[Opening DATA section]
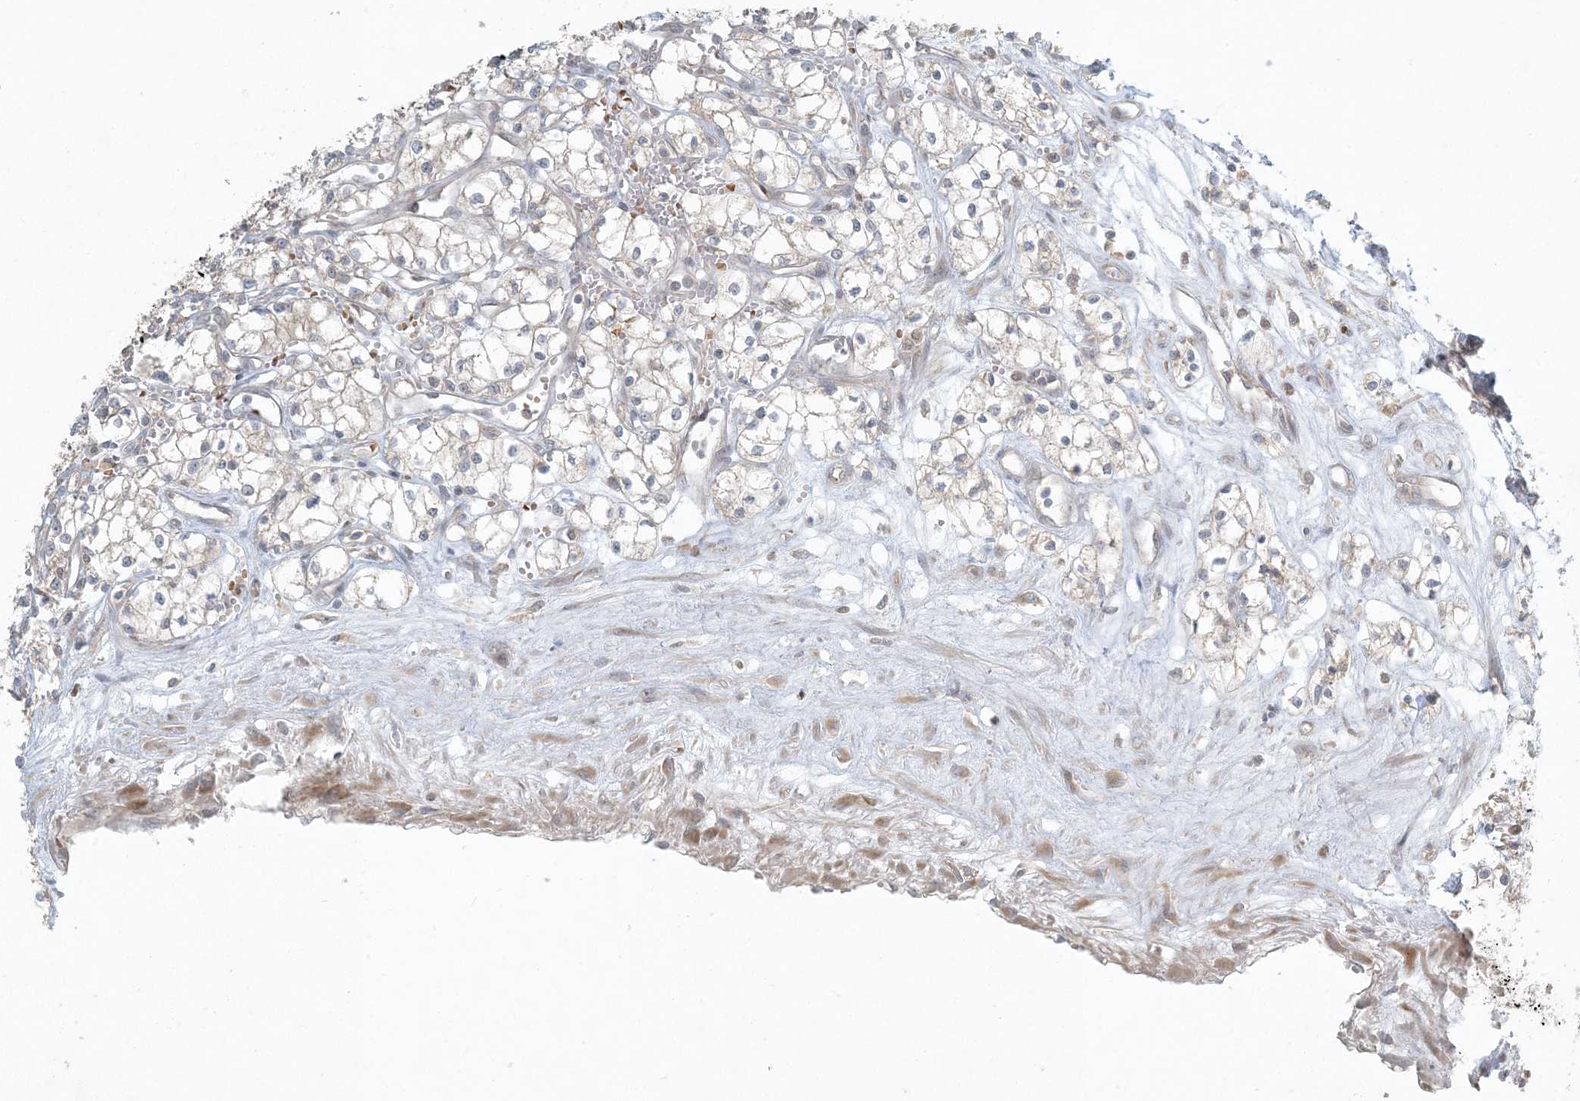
{"staining": {"intensity": "weak", "quantity": "<25%", "location": "cytoplasmic/membranous"}, "tissue": "renal cancer", "cell_type": "Tumor cells", "image_type": "cancer", "snomed": [{"axis": "morphology", "description": "Adenocarcinoma, NOS"}, {"axis": "topography", "description": "Kidney"}], "caption": "Immunohistochemistry (IHC) image of human adenocarcinoma (renal) stained for a protein (brown), which exhibits no positivity in tumor cells.", "gene": "CTDNEP1", "patient": {"sex": "male", "age": 59}}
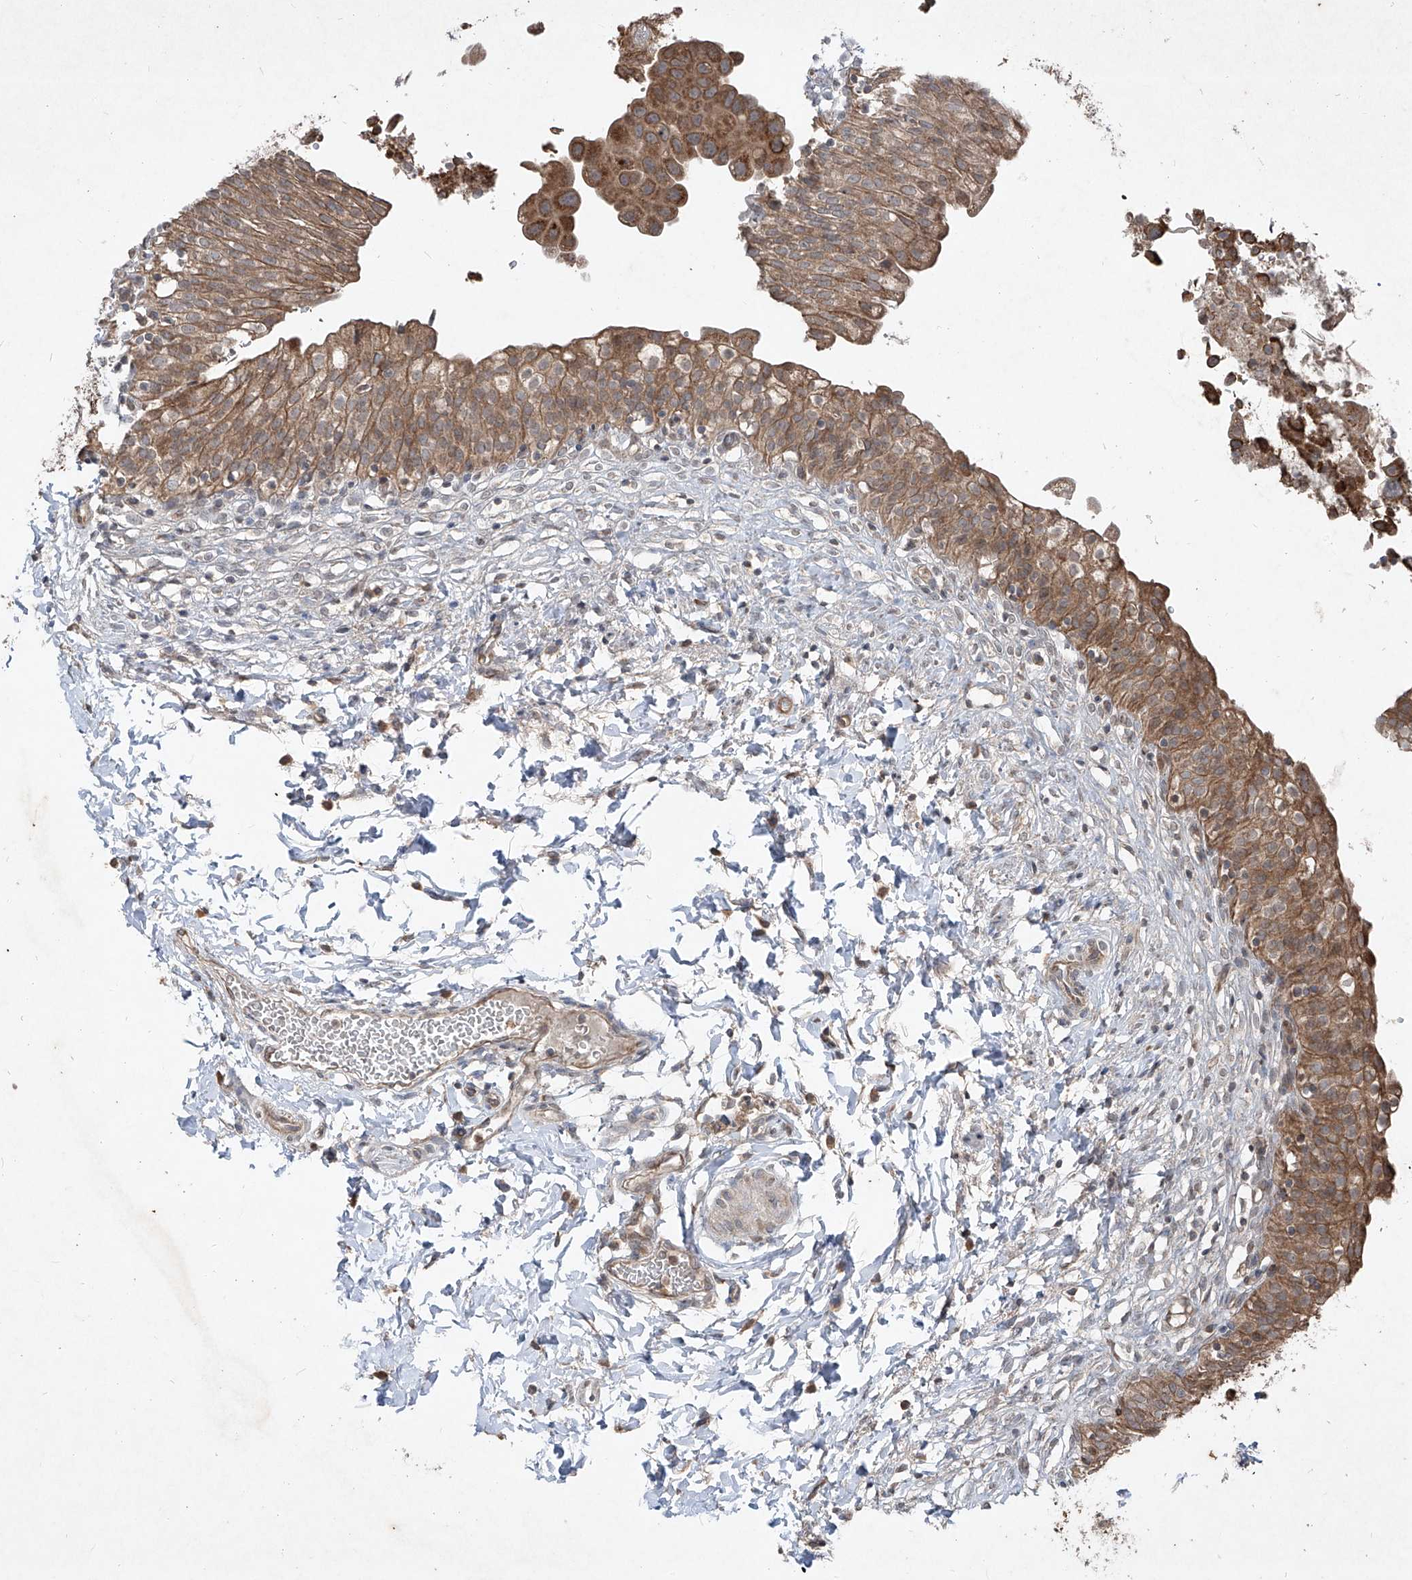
{"staining": {"intensity": "strong", "quantity": ">75%", "location": "cytoplasmic/membranous"}, "tissue": "urinary bladder", "cell_type": "Urothelial cells", "image_type": "normal", "snomed": [{"axis": "morphology", "description": "Normal tissue, NOS"}, {"axis": "topography", "description": "Urinary bladder"}], "caption": "Urinary bladder stained for a protein demonstrates strong cytoplasmic/membranous positivity in urothelial cells.", "gene": "ABCD3", "patient": {"sex": "male", "age": 55}}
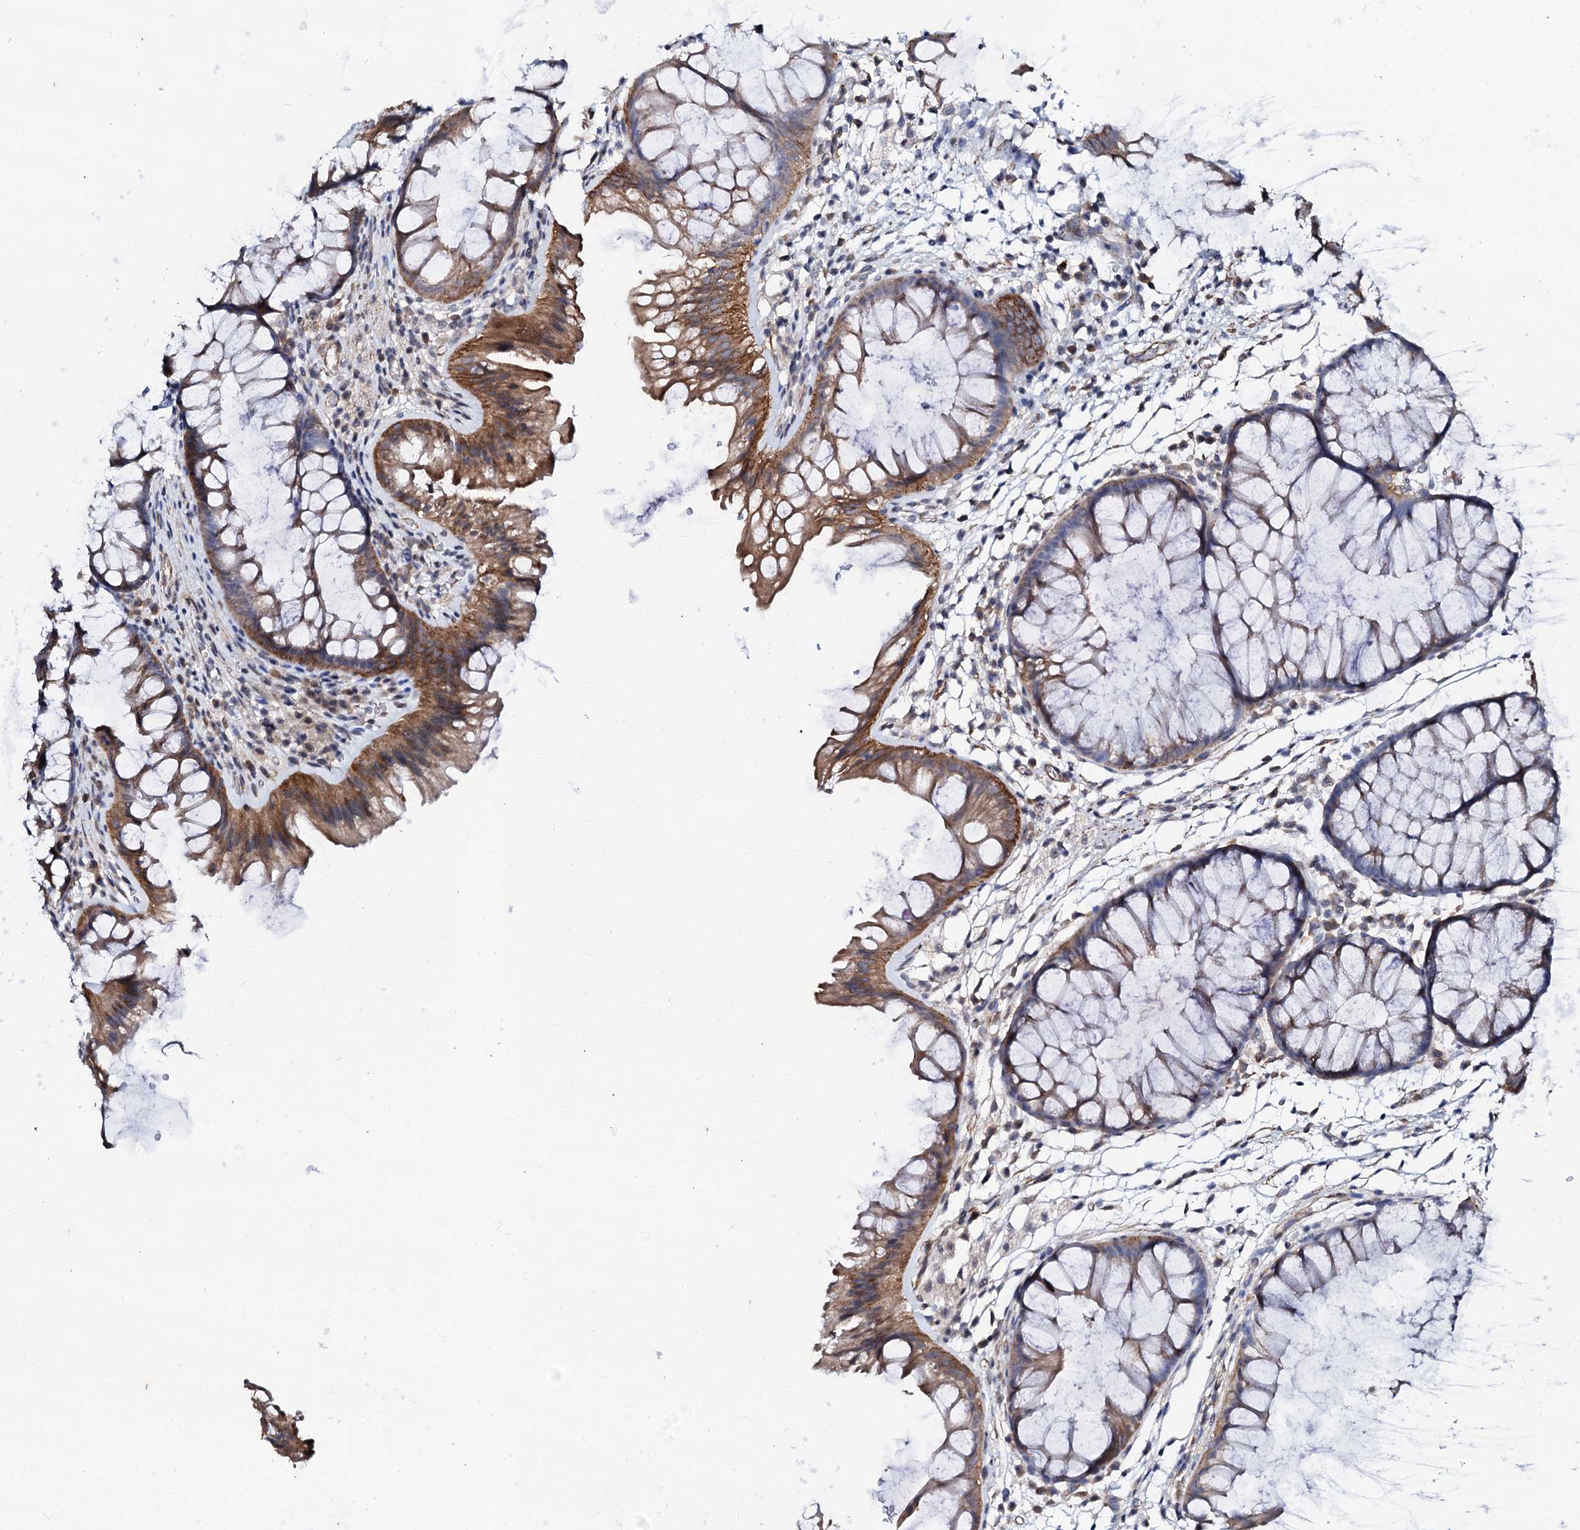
{"staining": {"intensity": "moderate", "quantity": ">75%", "location": "cytoplasmic/membranous"}, "tissue": "colon", "cell_type": "Endothelial cells", "image_type": "normal", "snomed": [{"axis": "morphology", "description": "Normal tissue, NOS"}, {"axis": "topography", "description": "Colon"}], "caption": "A medium amount of moderate cytoplasmic/membranous staining is identified in approximately >75% of endothelial cells in benign colon. Using DAB (3,3'-diaminobenzidine) (brown) and hematoxylin (blue) stains, captured at high magnification using brightfield microscopy.", "gene": "GPR176", "patient": {"sex": "female", "age": 62}}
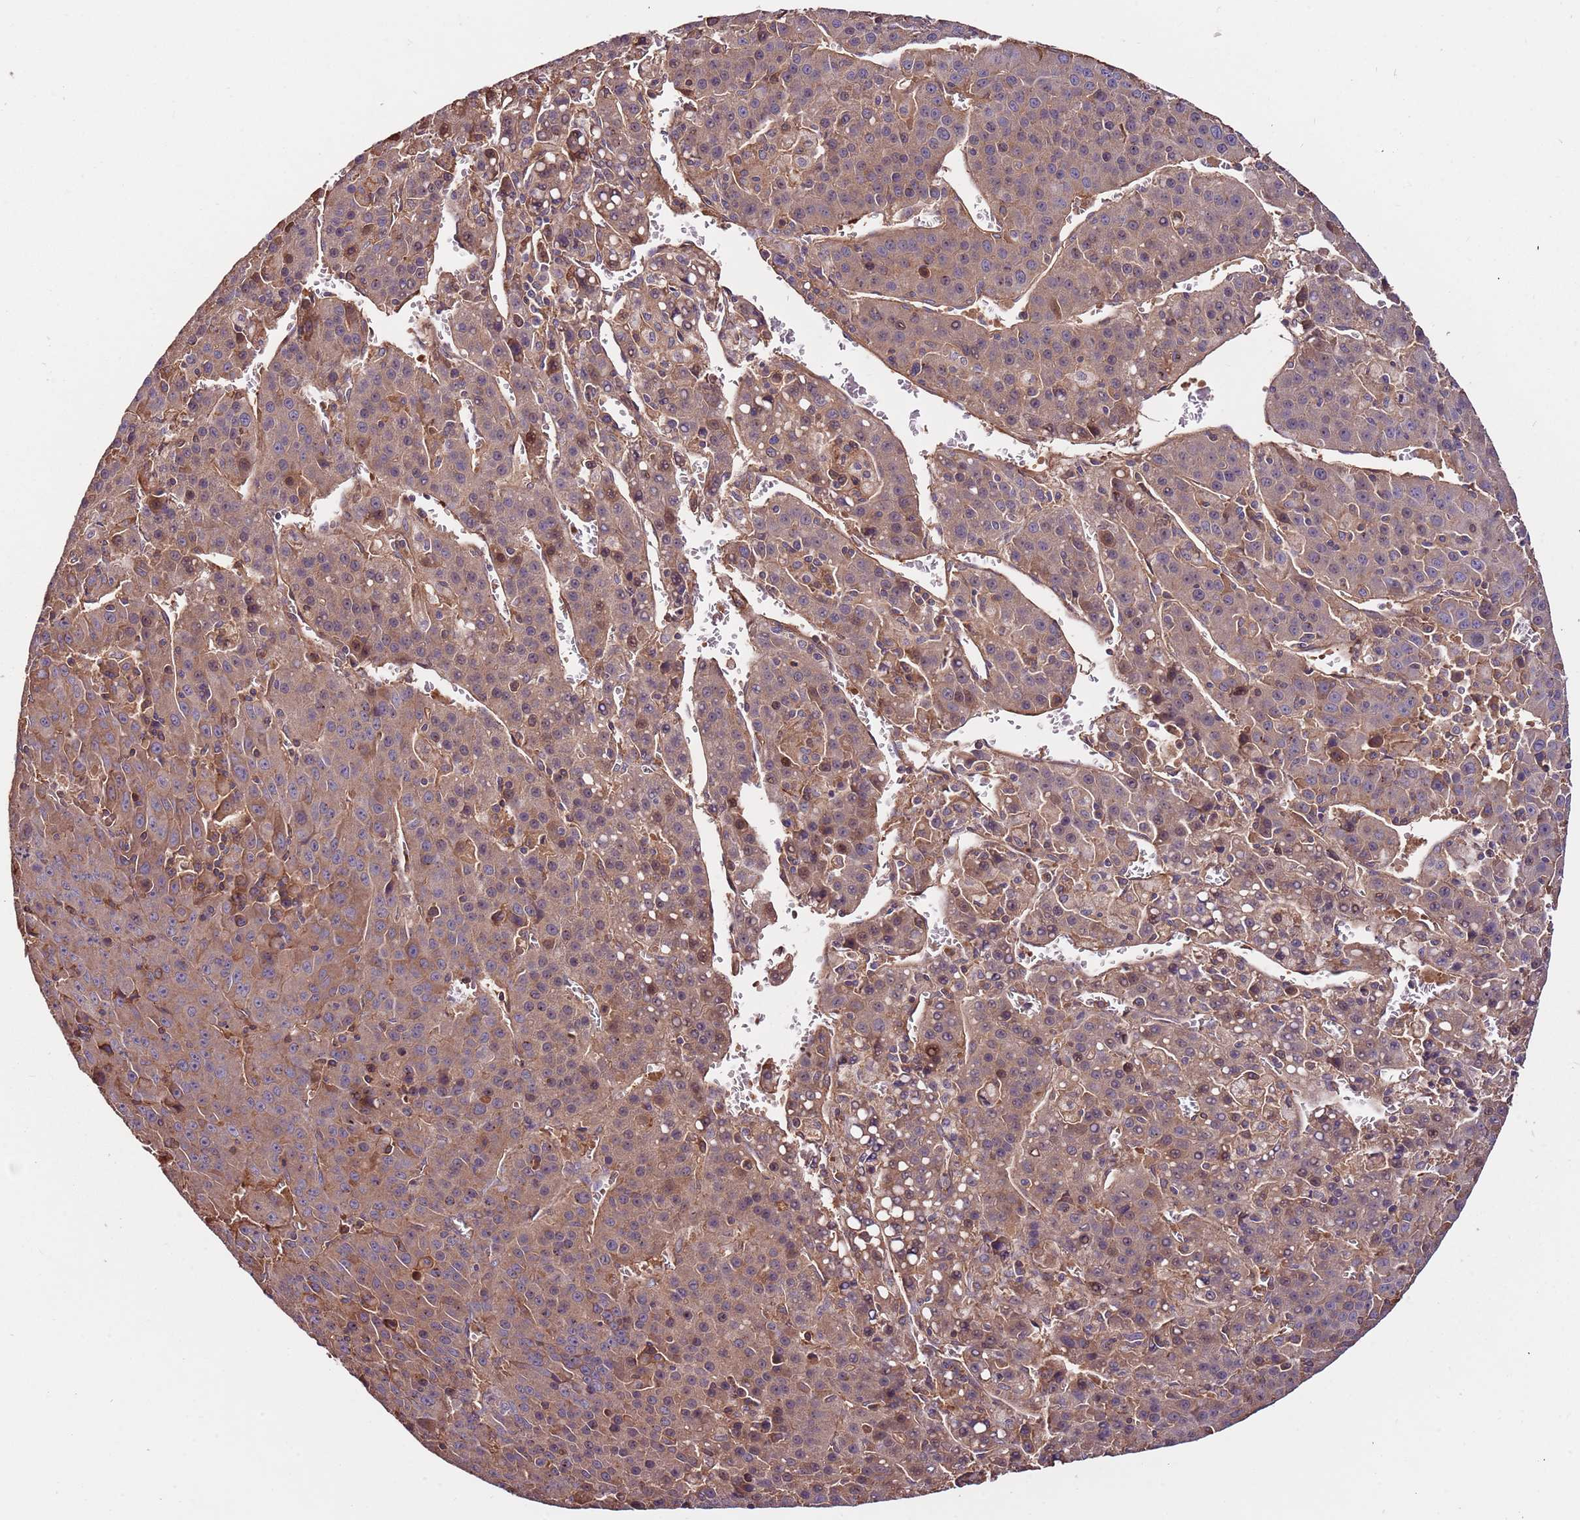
{"staining": {"intensity": "weak", "quantity": ">75%", "location": "cytoplasmic/membranous"}, "tissue": "liver cancer", "cell_type": "Tumor cells", "image_type": "cancer", "snomed": [{"axis": "morphology", "description": "Carcinoma, Hepatocellular, NOS"}, {"axis": "topography", "description": "Liver"}], "caption": "This histopathology image displays immunohistochemistry staining of human hepatocellular carcinoma (liver), with low weak cytoplasmic/membranous expression in approximately >75% of tumor cells.", "gene": "DENR", "patient": {"sex": "female", "age": 53}}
[Closing DATA section]
Retype nothing except the lines from the first line of the listing above through the line with "bladder stained for", exactly as they stand, and no pictures.

{"staining": {"intensity": "weak", "quantity": "<25%", "location": "cytoplasmic/membranous"}, "tissue": "renal cancer", "cell_type": "Tumor cells", "image_type": "cancer", "snomed": [{"axis": "morphology", "description": "Adenocarcinoma, NOS"}, {"axis": "topography", "description": "Kidney"}], "caption": "Immunohistochemistry (IHC) image of human adenocarcinoma (renal) stained for a protein (brown), which exhibits no positivity in tumor cells.", "gene": "CTDNEP1", "patient": {"sex": "male", "age": 59}}
{"staining": {"intensity": "strong", "quantity": ">75%", "location": "cytoplasmic/membranous"}, "tissue": "urinary bladder", "cell_type": "Urothelial cells", "image_type": "normal", "snomed": [{"axis": "morphology", "description": "Normal tissue, NOS"}, {"axis": "topography", "description": "Urinary bladder"}], "caption": "Urinary bladder stained for a protein demonstrates strong cytoplasmic/membranous positivity in urothelial cells.", "gene": "ABCD3", "patient": {"sex": "male", "age": 55}}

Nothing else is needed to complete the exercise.